İspanyol kralının özel doktoru, İspanya'daki yetimhanelerden 3-9 yaşları arasında, daha önce sığır veya çiçek hastalığı geçirmemiş 22 küçük çocuğu toplayarak Amerika'ya giden bir gemiye yükledi. Atlantik Okyanusu'nu geçerken, yetimleri "canlı zincir" ile aşıladı. Ayrılmadan önce iki çocuğa aşı yapıldı ve ellerinde aşı püstülleri göründüğünde, bu ülserlerden gelen akıntı sonraki iki çocuğu aşılamak için kullanıldı, vb. Doktorun yerel doktorları bu prosedürde eğittiği Porto Riko, Meksika ve Venezuela'ya gelmeden önce.

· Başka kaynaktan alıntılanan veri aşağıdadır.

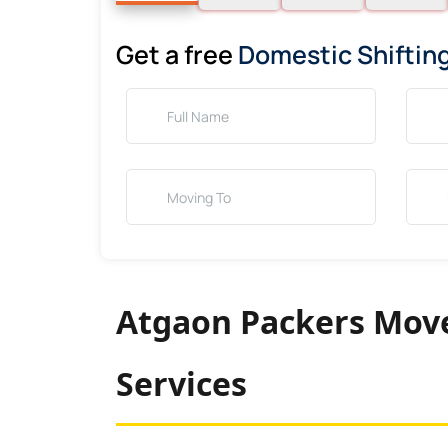
Get a free
Domestic Shiftin
Atgaon Packers Move
Services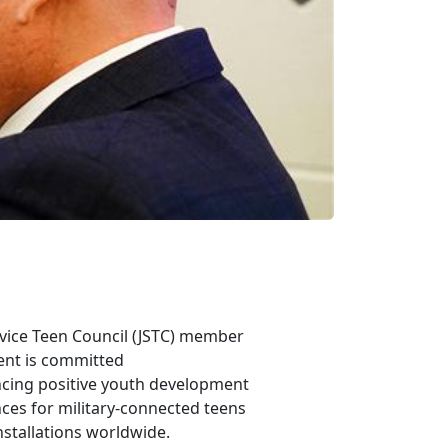
rvice Teen Council
(JSTC) member
ent is committed
ncing positive youth development
ces for military-connected teens
nstallations worldwide.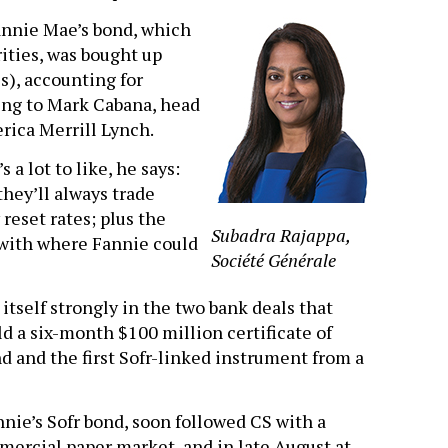
Fannie Mae’s bond, which
ities, was bought up
), accounting for
ding to Mark Cabana, head
erica Merrill Lynch.
a lot to like, he says:
hey’ll always trade
 reset rates; plus the
Subadra Rajappa,
with where Fannie could
Société Générale
tself strongly in the two bank deals that
ld a six-month $100 million certificate of
kind and the first Sofr-linked instrument from a
nnie’s Sofr bond, soon followed CS with a
ercial paper market, and in late August at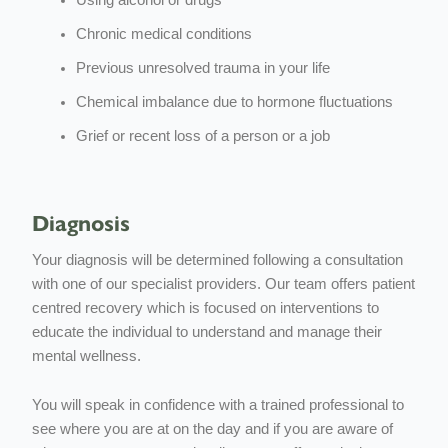
Chronic medical conditions
Previous unresolved trauma in your life
Chemical imbalance due to hormone fluctuations
Grief or recent loss of a person or a job
Diagnosis
Your diagnosis will be determined following a consultation
with one of our specialist providers. Our team offers patient
centred recovery which is focused on interventions to
educate the individual to understand and manage their
mental wellness.
You will speak in confidence with a trained professional to
see where you are at on the day and if you are aware of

Rus İmparatorluğu'nun yöneticileri de “Çürüyen Batı” ile eşitti. Çiçek hastalığı bakteriyolojik kitle imha silahlarının İngilizler tarafından 1763 ilkbahar ve yazında Kızılderililere karşı başarılı bir şekilde kullanılmasından hemen sonra, zaten sonbaharda, yani 1 Eylül 1763'te Catherine-2, " Şurup Evi", daha sonra Yetimhane olarak yeniden adlandırılan Moskova'da.

İçinde, 1768'den beri, yetim bebekler üzerinde çiçek aşısı deneyleri yapılmıştır. Aynı yıl St. Petersburg'da, II. Catherine örneğini takiben İngiltere'den gelen doktor Dimsdale çiçek hastalığına karşı aşılandı.

Bu doktorun hesaplamalarına göre, sadece St. Petersburg'da, yakında Catherine II'nin isteği üzerine gittiği Moskova'yı saymazsak, yaklaşık 140 aristokrat aşılandı. 10 Kasım'da, Catherine'in oğlu, gelecekteki imparator Paul'e çiçek hastalığı da aşılandı.